Nel caso di specie, il Collegio ha ravvisato “evidenti profili di responsabilità di tipo precontrattuale a carico del Comune di Roma per comportamento scorretto nella fase delle trattative. Ciò in quanto il tratto procedimentale che ha seguito la aggiudicazione provvisoria è stato caratterizzato da superficialità e disattenzione nel non rendere tempestivamente e puntualmente edotta la parte appellante circa la difficoltà di natura finanziaria medio tempore sorte in ordine alla possibilità di eseguire concretamente l’appalto. Di qui, il venir meno agli obblighi di lealtà e correttezza”.
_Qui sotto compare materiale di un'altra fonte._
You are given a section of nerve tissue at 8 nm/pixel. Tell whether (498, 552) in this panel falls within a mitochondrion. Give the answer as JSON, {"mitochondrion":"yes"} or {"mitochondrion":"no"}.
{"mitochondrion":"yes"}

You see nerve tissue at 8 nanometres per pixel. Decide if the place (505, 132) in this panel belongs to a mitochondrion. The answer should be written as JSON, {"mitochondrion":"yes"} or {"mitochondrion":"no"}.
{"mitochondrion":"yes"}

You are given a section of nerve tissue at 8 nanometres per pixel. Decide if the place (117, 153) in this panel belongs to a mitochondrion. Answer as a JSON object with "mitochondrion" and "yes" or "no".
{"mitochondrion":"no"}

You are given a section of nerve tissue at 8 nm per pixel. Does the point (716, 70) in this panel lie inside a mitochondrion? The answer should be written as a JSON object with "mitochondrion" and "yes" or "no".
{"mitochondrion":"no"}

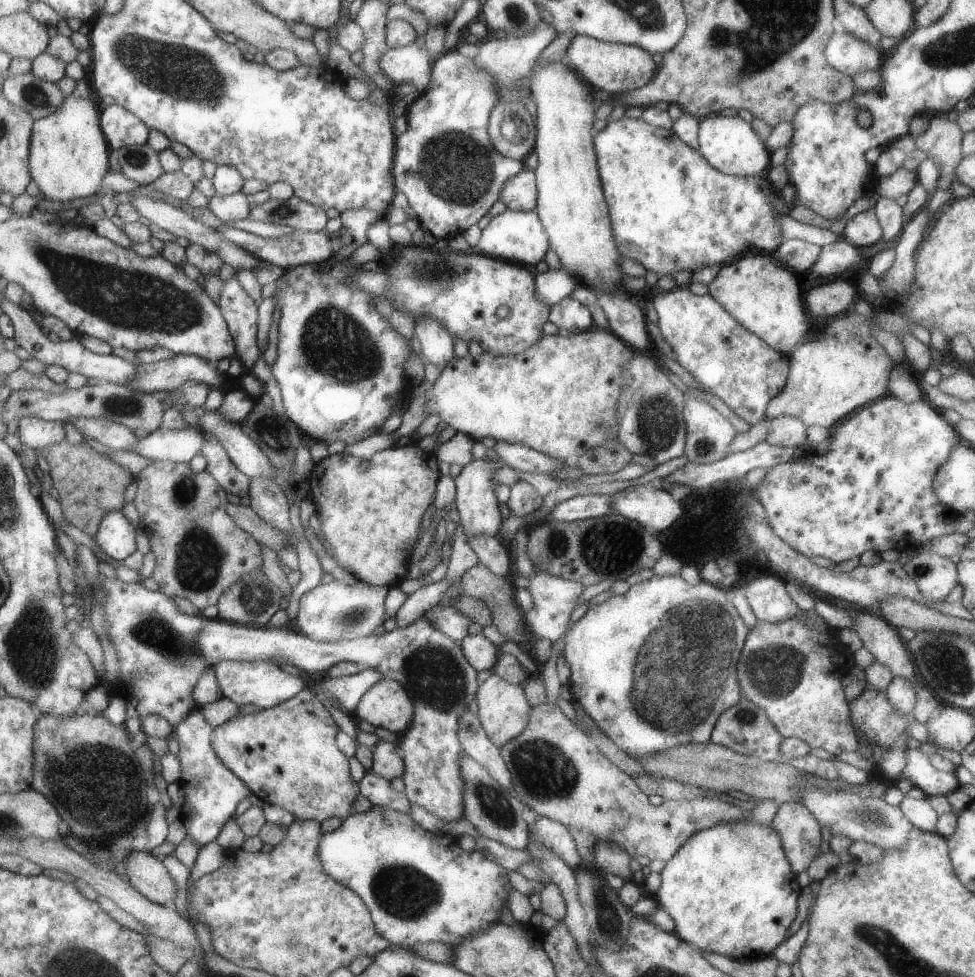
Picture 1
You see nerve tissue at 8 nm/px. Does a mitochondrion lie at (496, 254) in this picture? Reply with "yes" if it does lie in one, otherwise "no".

Secondo il Consiglio di Stato, in altri termini, la revoca – pur in sé legittima – non cancella la condotta complessivamente assunta dal Comune, che non ha seguito come avrebbe dovuto i canoni di lealtà e correttezza, tacendo per anni la sussistenza di cause ostative alla definizione della procedura di gara. Da ciò discende pertanto “il riconoscimento della risarcibilità del solo interesse negativo, e dunque delle spese sostenute per la partecipazione alla gara”, consistenti in spese amministrative/progettuali e spese per stipendi corrisposti al personale tecnico e amministrativo impiegato nella preparazione della gara.

Quanto al lucro cessante, il Consiglio di Stato ha ritenuto di disconoscerne il fondamento in quanto “non è mai stata fornita la dimostrazione circa l’impossibilità di dedicarsi ad altre contrattazioni”; e, con riferimento alla pretesa perdita della chance contrattuale alternativa, anch’essa è stata ritenuta non provata.

In una fattispecie come quella oggetto di decisione, ha concluso il Consiglio di Stato, va dunque riconosciuto “a titolo di culpa in contrahendo il risarcimento per le spese e le perdite strettamente dipendenti dalle trattative ossia dalla partecipazione alla gara (danno emergente) ma non anche il lucro cessante ossia il vantaggio che la parte avrebbe potuto conseguire se, invece di impiegare la sua attività nella trattativa fallita, si fosse dedicata ad altre contrattazioni”.